In his last years, Duryea rejoined former co-star Stewart for the adventure film The
Flight of the Phoenix, about men stranded in the Sahara desert by a downed airplane.
He worked in overseas film productions including the Italian western The Hills Run
Red (1966) and the spy thriller Five Golden Dragons (1967) in West Germany, while
continuing to find roles on American television. He also appeared twice on the big
screen with his son, character actor Peter Duryea, in the low-budget westerns
Taggart (1964), and The Bounty Killer (1965).
Duryea starred as the lead character China Smith in the television series China Smith
from 1952 to 1956, and The New Adventures of China Smith from 1953 to 1954.
He spoofed his tough-guy image in a comedy sketch about a robbery on the Feb. 20,
1955 episode of The Jack Benny Program.
Duryea guest starred as Roy Budinger, the self-educated mastermind of a criminal
ring dealing in silver bullion, in the episode “Terror Town” on October 18, 1958 of
NBC’s western series Cimarron City.
In 1959, Duryea appeared as an alcoholic gunfighter in third episode of The Twilight
Zone, “Mr. Denton on Doomsday.” He guest starred on NBC’s anthology series The
Barbara Stanwyck Show and appeared in an episode of Rawhide in 1959, “Incident
Of The Executioner.” On September 15, 1959, Duryea guest starred as the outlaw
Bud Carlin in the episode “Stage Stop,” the premiere of NBC’s Laramie western
series. Duryea appeared again as Luke Gregg on Laramie on October 25, 1960, in
the episode “The Long Riders.” Duryea also put in a great comic performance in The
Alfred Hitchcock Hour in an episode called “Three Wives Too Many” (1964).

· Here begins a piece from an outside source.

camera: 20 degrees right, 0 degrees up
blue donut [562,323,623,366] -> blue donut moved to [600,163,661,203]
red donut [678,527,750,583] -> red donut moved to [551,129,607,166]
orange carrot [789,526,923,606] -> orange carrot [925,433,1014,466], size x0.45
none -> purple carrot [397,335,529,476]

Three weeks later, on November 16, 1960, Duryea played a mentally unstable
pioneer obsessed by demons and superstitions in “The Bleymier Story” of NBC’s
Wagon Train. Elen Willard played his daughter; James Drury, his daughter’s suitor.
Duryea was cast twice in 1960 as Captain Brad Turner in consecutive episodes of the
NBC western series Riverboat.
In 1963, Duryea portrayed Dr. Ben Lorrigan on NBC’s medical drama, The Eleventh
Hour. From 1967 to 1968, he appeared in a recurring role as Eddie Jacks on the soap
opera Peyton Place.
Duryea was quite different from the unsavory characters he often portrayed. He was
married for 35 years to his wife, Helen, until her death in January 1967. The couple
had two sons: Peter (who worked for a time as an actor), and Richard, a talent agent.
At home, Duryea lived a quiet life at his house in the San Fernando Valley, devoting
himself to gardening, boating, and community activities that included, at various times,
active membership in the local parent-teacher association, and Scout Master of a Boy
On June 7, 1968, Duryea died of cancer at the age of 61. The New York Times
tellingly noted the passing of a “heel with sex appeal.” His remains are interred in
Forest Lawn – Hollywood Hills Cemetery in Los Angeles, California.